*Your goal:* Set down the records again, keeping each line exactly as it is.
%%
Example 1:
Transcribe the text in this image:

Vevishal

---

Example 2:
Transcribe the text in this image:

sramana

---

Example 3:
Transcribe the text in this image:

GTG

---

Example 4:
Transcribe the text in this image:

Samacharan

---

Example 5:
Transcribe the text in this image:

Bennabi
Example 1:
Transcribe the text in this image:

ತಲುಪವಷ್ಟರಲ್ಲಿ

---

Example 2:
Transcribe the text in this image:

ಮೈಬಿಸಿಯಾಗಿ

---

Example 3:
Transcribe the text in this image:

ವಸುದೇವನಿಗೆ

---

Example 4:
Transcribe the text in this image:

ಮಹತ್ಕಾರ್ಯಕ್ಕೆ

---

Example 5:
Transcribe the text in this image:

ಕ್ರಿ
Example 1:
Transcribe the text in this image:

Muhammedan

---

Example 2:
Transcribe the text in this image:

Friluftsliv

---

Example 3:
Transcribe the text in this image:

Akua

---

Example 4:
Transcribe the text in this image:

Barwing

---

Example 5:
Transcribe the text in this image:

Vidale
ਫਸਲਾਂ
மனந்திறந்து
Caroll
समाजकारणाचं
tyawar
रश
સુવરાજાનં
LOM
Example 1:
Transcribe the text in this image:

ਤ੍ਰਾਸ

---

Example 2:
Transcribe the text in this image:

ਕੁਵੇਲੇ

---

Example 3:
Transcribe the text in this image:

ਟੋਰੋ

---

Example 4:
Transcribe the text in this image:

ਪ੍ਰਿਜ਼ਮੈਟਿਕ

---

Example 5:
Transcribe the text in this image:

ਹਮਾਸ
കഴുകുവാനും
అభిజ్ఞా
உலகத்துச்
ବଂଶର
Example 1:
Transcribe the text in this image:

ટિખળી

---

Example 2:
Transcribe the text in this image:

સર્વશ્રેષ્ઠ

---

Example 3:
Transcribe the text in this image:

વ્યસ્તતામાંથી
%%
*Task result:*
Example 1:
Transcribe the text in this image:

Vevishal

---

Example 2:
Transcribe the text in this image:

sramana

---

Example 3:
Transcribe the text in this image:

GTG

---

Example 4:
Transcribe the text in this image:

Samacharan

---

Example 5:
Transcribe the text in this image:

Bennabi
Example 1:
Transcribe the text in this image:

ತಲುಪವಷ್ಟರಲ್ಲಿ

---

Example 2:
Transcribe the text in this image:

ಮೈಬಿಸಿಯಾಗಿ

---

Example 3:
Transcribe the text in this image:

ವಸುದೇವನಿಗೆ

---

Example 4:
Transcribe the text in this image:

ಮಹತ್ಕಾರ್ಯಕ್ಕೆ

---

Example 5:
Transcribe the text in this image:

ಕ್ರಿ
Example 1:
Transcribe the text in this image:

Muhammedan

---

Example 2:
Transcribe the text in this image:

Friluftsliv

---

Example 3:
Transcribe the text in this image:

Akua

---

Example 4:
Transcribe the text in this image:

Barwing

---

Example 5:
Transcribe the text in this image:

Vidale
ਫਸਲਾਂ
மனந்திறந்து
Caroll
समाजकारणाचं
tyawar
रश
સુવરાજાનં
LOM
Example 1:
Transcribe the text in this image:

ਤ੍ਰਾਸ

---

Example 2:
Transcribe the text in this image:

ਕੁਵੇਲੇ

---

Example 3:
Transcribe the text in this image:

ਟੋਰੋ

---

Example 4:
Transcribe the text in this image:

ਪ੍ਰਿਜ਼ਮੈਟਿਕ

---

Example 5:
Transcribe the text in this image:

ਹਮਾਸ
കഴുകുവാനും
అభిజ్ఞా
உலகத்துச்
ବଂଶର
Example 1:
Transcribe the text in this image:

ટિખળી

---

Example 2:
Transcribe the text in this image:

સર્વશ્રેષ્ઠ

---

Example 3:
Transcribe the text in this image:

વ્યસ્તતામાંથી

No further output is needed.